A little while ago, we presented you a piece on the all-new Pal-V Liberty; a flying car that you could actually purchase and use to skip over all of those annoying traffic jams – providing you had a sufficient runway. Now, however, Audi, Italdesign and Airbus have unveiled a new flying vehicle concept that would combat the runway problem.
It’s called ‘Pop.Up Next’ and it’s a concept that approaches the world of flying cars with a more modular stance; combatting the issue of permanently carrying flying gadgetry but still allowing you the ability to fly your way out of standstill traffic. Designed for a time that the three brands call ‘the distant future’, Pop.Up Next is entirely autonomous, operates solely through the use of speech and facial recognition and is powered exclusively by electricity.

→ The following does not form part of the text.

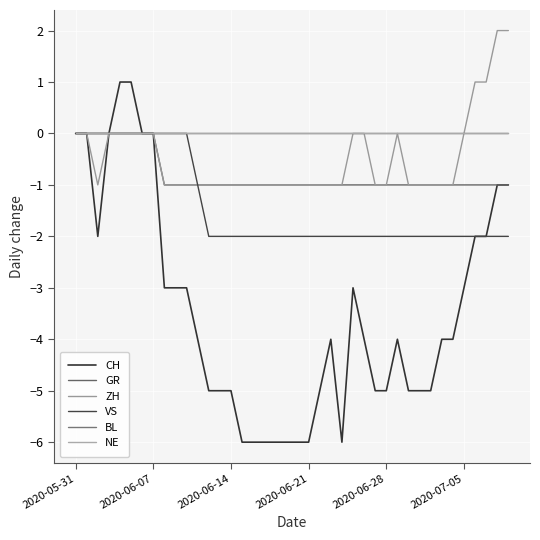

Does the chart display data point markers on the line(s)?

No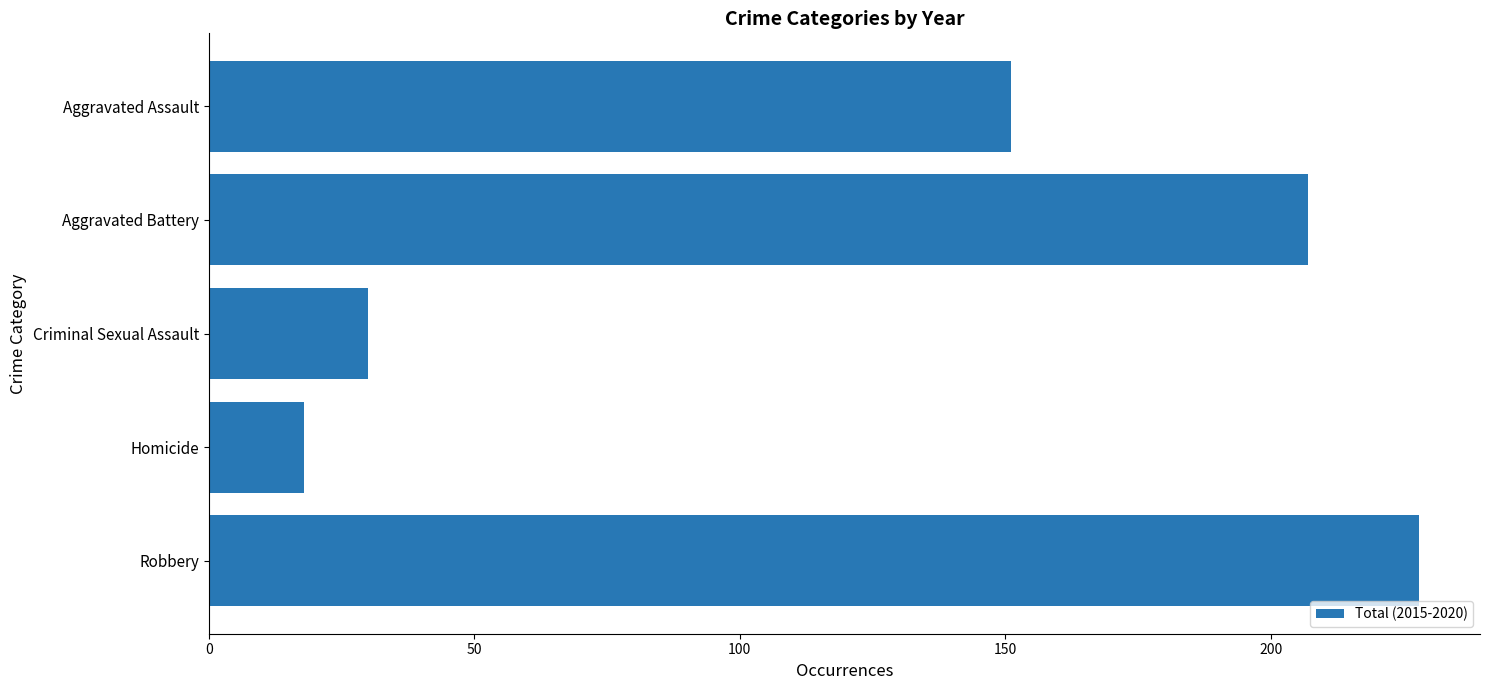

Rank the categories by value from lowest to highest.

Homicide, Criminal Sexual Assault, Aggravated Assault, Aggravated Battery, Robbery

Unlike previous flying car concepts, Pop.Up Next is built around a two-seat passenger compartment that can be attached to either four wheels for ground travel or a drone-like four-propeller system for air travel.
Once attached to the latter, Pop.Up Next is capable of vertical take-off and landing (VTOL), like a helicopter, making it perfect for use within busy cities and therefore, Italdesign say, reducing the traffic problem that faces the world’s major city centres.
Similar to many solely autonomous vehicles that we’ve seen over the years, the interior of Pop.Up Next focuses entirely on a 49-inch screen that keeps occupants up-to-date with everything that is happening in the world. Designed by Italdesign, people interact with the screen through speech, facial recognition, clever eye-tracking technology and touch functionality.
Ensuring peace and quiet in the city of the future, both land and air powertrains are entirely electrified. For air travel, Airbus have equipped Pop.Up Next with four twin-electric motors that offer 60km worth of range, a charging time of just 15 minutes and a top speed of 120km/h.
Audi have taken up the task of ground mobility, equipping Pop.Up Next with an electric battery and motor that has a range of 130km, a top speed of 100km/h and a charging time of just 15 minutes.
Following the same ethos as many solely autonomous concepts, it looks like the three brands envisage Pop.Up Next being part of a mobility service, rather than a vehicle that you would actually own. That would mean that you could take a flight on an Airbus aircraft and, instead of waiting in any taxi lines, jump straight into your pre-booked flying car to complete the journey traffic free.
With more-and-more flying car concepts appearing, we’re not entirely sure just how traffic free the skies will be, but we’re excited to see what the future holds nonetheless.